PAGE EXTRACT:
· · · · · · ·

I've killed about 6 vibrators and I'm rather young..
lol
congrats on the Big O..
so very important.
dude, can you call your vib. grimace and still support RMHC on your blog? LMAO!
Yay for orgasms. Somehow, they make everything better!
I just did a post about sex after baby too!! HOW FUNNY!!
hisandhermarriage.blogspot.com.
We had different stories though…I haven't had a problem with the orgasms, but no way would I have been able to go at it for 30 days straight…WAY TOO SORE!
I'm with ya though: horny as heck after this cutie pie was born. ; )
great post!
Celexa killed my libido and orgasms, too. It's why I stopped taking it. Glad the zoloft is better for you.z
My first vibrator used to randomly turn itself on in my bedside table drawer….ummmm…awkward! Then one day it was KIA, so to speak. Bought a better one the second time around.
HILARIOUS!

· · · · · · ·

DATA SHOWN:
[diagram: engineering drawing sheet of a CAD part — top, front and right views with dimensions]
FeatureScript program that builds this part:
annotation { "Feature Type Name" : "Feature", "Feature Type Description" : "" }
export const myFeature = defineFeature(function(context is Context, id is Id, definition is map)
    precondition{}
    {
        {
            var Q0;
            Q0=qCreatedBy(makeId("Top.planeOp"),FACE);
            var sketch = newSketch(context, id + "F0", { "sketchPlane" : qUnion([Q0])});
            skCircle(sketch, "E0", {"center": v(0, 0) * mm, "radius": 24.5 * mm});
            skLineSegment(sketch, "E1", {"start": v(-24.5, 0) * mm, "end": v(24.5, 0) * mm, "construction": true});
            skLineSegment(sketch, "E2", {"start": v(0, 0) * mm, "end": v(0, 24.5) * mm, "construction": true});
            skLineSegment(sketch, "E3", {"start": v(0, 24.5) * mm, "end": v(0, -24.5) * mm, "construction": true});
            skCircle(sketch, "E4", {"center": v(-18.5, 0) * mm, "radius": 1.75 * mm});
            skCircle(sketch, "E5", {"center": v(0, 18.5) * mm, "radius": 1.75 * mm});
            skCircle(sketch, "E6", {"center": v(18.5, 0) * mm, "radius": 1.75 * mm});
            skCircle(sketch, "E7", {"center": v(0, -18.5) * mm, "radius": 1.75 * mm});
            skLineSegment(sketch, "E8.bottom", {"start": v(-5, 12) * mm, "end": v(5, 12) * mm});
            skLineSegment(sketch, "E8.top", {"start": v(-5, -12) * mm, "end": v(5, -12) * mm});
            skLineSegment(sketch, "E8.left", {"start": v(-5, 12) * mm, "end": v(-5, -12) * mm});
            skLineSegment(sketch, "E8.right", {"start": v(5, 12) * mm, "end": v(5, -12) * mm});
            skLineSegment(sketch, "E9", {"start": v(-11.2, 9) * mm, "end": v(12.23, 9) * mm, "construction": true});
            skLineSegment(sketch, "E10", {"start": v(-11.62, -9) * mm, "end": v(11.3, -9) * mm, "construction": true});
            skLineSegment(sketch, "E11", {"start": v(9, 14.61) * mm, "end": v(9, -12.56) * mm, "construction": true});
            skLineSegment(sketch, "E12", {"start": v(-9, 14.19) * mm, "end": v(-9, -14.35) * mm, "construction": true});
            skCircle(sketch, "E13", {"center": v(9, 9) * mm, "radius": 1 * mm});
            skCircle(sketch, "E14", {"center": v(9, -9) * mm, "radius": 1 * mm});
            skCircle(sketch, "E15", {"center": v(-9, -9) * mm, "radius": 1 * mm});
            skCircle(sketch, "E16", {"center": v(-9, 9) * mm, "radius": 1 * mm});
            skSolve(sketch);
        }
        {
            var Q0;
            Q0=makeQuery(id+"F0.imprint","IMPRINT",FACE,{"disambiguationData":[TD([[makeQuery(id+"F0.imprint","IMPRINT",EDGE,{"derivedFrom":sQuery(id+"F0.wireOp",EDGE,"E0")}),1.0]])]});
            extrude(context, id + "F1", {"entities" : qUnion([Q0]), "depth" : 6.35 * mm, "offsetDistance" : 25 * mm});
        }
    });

· · · · · · ·

INSTRUCTIONS:
[1] Retype the blog comments, everything from "I've killed about" down to "your blog? LMAO!".
[2] In the blog comments, where did one commenter's first vibrator randomly turn itself on?

ANSWERS BY TASK:
[1]
I've killed about 6 vibrators and I'm rather young..
lol
congrats on the Big O..
so very important.
dude, can you call your vib. grimace and still support RMHC on your blog? LMAO!

[2] In the bedside table drawer.